● Brief
Wherever "stage" turns up in a line of the entries below, that line counts. Say how many such lines there are, with no other words.

--- Data section Enclosed Below ---

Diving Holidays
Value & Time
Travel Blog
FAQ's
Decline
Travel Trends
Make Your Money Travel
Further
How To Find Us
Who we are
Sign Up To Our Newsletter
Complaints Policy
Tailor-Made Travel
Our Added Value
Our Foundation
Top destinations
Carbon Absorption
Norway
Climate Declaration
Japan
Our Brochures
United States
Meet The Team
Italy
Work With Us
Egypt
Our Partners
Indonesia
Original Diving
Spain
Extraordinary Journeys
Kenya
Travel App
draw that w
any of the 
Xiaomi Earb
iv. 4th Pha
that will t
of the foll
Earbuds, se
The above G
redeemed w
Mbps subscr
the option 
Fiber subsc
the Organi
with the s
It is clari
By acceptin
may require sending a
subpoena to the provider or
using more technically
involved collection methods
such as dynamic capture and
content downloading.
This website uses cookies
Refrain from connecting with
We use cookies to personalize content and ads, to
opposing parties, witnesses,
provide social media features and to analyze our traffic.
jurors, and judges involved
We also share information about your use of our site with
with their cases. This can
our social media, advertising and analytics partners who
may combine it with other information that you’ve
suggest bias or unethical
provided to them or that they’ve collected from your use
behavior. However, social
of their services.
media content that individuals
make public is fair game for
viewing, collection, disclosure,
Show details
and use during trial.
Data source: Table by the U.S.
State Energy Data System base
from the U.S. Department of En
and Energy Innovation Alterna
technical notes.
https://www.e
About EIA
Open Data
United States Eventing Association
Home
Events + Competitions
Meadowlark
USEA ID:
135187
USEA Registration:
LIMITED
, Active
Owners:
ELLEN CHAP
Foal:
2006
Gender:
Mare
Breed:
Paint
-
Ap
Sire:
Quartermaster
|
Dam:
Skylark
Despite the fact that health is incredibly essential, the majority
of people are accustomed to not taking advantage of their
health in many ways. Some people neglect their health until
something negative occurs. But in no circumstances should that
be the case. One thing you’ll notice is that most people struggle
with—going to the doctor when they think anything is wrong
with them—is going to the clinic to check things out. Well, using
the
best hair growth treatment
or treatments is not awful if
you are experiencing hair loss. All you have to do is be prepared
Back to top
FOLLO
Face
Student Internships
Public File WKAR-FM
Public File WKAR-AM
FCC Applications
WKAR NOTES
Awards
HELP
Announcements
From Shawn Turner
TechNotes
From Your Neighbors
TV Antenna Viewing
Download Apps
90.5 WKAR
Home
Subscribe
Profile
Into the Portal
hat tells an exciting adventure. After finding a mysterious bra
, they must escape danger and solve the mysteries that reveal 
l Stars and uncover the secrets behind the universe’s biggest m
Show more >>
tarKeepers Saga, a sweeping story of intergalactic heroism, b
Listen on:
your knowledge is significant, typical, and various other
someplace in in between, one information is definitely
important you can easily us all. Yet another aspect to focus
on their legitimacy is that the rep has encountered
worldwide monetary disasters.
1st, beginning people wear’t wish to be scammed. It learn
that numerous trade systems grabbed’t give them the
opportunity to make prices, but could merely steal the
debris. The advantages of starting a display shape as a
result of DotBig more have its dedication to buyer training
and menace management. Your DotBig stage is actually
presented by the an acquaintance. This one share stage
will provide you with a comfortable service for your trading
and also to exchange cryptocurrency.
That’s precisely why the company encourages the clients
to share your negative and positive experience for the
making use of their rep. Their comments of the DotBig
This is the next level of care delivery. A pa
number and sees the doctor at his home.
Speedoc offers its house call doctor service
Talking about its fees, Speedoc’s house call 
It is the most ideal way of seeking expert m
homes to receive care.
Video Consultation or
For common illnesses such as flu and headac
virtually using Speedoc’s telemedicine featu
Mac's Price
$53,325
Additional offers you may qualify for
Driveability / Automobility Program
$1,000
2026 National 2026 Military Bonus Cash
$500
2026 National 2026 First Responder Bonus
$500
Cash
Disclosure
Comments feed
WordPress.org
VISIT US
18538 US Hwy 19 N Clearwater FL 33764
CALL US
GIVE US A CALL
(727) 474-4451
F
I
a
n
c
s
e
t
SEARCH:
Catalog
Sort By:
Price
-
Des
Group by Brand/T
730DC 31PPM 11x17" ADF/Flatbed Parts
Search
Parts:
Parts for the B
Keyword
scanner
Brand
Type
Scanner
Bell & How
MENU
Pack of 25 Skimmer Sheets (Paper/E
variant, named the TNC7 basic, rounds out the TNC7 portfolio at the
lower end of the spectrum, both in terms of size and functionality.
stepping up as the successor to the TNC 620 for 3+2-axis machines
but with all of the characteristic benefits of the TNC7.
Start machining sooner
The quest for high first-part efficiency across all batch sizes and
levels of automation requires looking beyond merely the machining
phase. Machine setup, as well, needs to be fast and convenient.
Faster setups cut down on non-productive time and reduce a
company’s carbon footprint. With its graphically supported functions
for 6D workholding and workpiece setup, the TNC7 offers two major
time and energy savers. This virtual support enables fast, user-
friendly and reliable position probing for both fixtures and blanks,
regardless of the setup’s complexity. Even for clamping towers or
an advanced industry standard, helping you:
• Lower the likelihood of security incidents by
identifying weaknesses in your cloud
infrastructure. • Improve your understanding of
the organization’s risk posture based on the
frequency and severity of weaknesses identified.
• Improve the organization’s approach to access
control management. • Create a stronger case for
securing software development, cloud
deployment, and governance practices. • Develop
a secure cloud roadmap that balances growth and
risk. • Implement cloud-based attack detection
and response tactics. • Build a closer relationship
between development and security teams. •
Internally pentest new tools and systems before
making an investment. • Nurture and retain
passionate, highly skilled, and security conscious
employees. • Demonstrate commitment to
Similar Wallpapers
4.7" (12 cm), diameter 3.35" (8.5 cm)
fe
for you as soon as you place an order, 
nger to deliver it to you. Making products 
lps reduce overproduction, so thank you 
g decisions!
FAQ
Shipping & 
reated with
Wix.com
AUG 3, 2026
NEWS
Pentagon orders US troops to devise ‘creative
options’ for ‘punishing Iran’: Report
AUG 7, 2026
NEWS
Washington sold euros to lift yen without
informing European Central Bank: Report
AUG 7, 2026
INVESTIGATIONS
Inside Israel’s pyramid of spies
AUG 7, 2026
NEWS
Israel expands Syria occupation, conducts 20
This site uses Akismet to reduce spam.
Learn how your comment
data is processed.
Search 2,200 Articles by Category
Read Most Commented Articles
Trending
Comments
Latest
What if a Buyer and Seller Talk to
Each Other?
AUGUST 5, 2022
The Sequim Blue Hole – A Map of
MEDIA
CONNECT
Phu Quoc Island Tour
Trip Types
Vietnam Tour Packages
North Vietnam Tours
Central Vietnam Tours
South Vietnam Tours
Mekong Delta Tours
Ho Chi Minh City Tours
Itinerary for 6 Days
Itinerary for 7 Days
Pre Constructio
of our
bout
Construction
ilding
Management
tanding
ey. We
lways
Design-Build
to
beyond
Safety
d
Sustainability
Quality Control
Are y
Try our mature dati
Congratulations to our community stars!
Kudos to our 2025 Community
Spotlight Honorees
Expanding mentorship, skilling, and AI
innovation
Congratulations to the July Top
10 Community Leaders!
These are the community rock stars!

--- End of Enclosed Data section ---

● Written solution
2